- Gaura Devi
- Born: 1925 Lata, Chamoli, Uttarakhand, India
- Died: 4 July 1991 (Aged 66)
- Known for: Chipko movement

= Gaura Devi =

Indian activist (1925–1991)

Gaura Devi (1925 – 1991) was a grassroots activist and a rural women community leader from India who played an important role in the Chipko movement. She was conferered the Uttarakhand Gaurav Samman in 2025 posthumously.

==Life==
Gaura Devi was born in 1925 in a village named Lata in the state of Uttarakhand. She moved to a nearby village named Raini by the Alaknanda River. By the age of 22 she was a widow with a child. Her new village was near to the border with Tibet. Gaura Devi was elected to lead the Mahila Mangal Dal (Women's Welfare Association) in the wake of the Chipko movement. The organisation worked on the protection of community forests.

==Birth of Chipko==

Gaura Devi came to the forefront of the Chipko movement in 1974. On 25 March 1974, she was told by a young girl that local loggers were cutting trees near their village. The men of Reni village had been tricked out of the village by news that the government was going to pay out compensation for land used by the army. Gaura Devi and 27 other women decided to tackle the loggers. She confronted and challenged the men to shoot her instead of cutting down the trees and she described the forest as "Vandevta" (God of Jungle) and her maika (mother's house). Finally, with the help of other women she managed to halt the work of loggers by hugging the trees despite the abuse and threats of the armed loggers. The women of village and Gaura Devi kept guard of the trees that night and over the next three or four days other villages and villagers joined the action.

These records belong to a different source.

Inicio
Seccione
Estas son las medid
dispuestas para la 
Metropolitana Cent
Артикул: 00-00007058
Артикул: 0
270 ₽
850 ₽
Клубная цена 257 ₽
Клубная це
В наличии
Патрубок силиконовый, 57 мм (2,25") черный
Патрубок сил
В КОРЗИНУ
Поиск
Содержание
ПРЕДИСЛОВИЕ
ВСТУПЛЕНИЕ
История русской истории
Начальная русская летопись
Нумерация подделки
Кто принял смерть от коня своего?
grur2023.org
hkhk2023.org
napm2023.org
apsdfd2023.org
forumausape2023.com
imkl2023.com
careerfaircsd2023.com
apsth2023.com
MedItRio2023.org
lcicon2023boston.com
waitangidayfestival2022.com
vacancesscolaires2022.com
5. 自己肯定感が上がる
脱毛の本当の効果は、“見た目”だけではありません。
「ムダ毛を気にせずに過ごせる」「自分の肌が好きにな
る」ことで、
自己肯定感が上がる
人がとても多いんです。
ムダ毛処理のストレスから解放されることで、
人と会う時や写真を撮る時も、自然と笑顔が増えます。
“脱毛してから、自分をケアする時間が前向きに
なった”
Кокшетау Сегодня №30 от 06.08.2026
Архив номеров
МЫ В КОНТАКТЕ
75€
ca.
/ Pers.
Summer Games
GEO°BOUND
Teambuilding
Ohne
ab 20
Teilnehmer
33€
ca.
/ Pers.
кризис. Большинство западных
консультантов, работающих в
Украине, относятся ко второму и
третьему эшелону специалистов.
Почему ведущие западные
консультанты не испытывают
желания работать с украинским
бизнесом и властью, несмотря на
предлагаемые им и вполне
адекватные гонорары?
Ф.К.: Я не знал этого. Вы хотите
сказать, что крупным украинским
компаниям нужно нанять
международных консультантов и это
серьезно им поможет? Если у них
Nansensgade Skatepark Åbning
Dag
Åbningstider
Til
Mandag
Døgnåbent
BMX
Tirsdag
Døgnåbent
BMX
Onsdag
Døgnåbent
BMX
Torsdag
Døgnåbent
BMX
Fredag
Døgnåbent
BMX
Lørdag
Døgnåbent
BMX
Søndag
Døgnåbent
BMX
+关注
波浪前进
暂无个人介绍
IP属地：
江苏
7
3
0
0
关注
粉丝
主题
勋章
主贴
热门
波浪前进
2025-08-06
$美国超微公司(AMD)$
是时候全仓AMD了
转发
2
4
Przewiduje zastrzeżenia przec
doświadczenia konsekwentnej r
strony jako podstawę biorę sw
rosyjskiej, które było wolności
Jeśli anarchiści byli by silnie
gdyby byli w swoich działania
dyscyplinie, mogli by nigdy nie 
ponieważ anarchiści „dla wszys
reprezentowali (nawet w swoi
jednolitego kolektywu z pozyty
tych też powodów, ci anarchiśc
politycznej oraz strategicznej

The loggers left leaving the trees.
After this incident, the Uttar Pradesh Government established a committee of experts to investigate the issue of felling of trees, and the lumber company withdrew its men from Reni. The committee stated that the Reni forest was an ecologically sensitive area and that no trees should be felled there. Thereafter the government of Uttar Pradesh placed a 10-year ban on all tree-felling in an area of over 1150 km^{2}.

Gaura Devi died in July 1991, at the age of 66.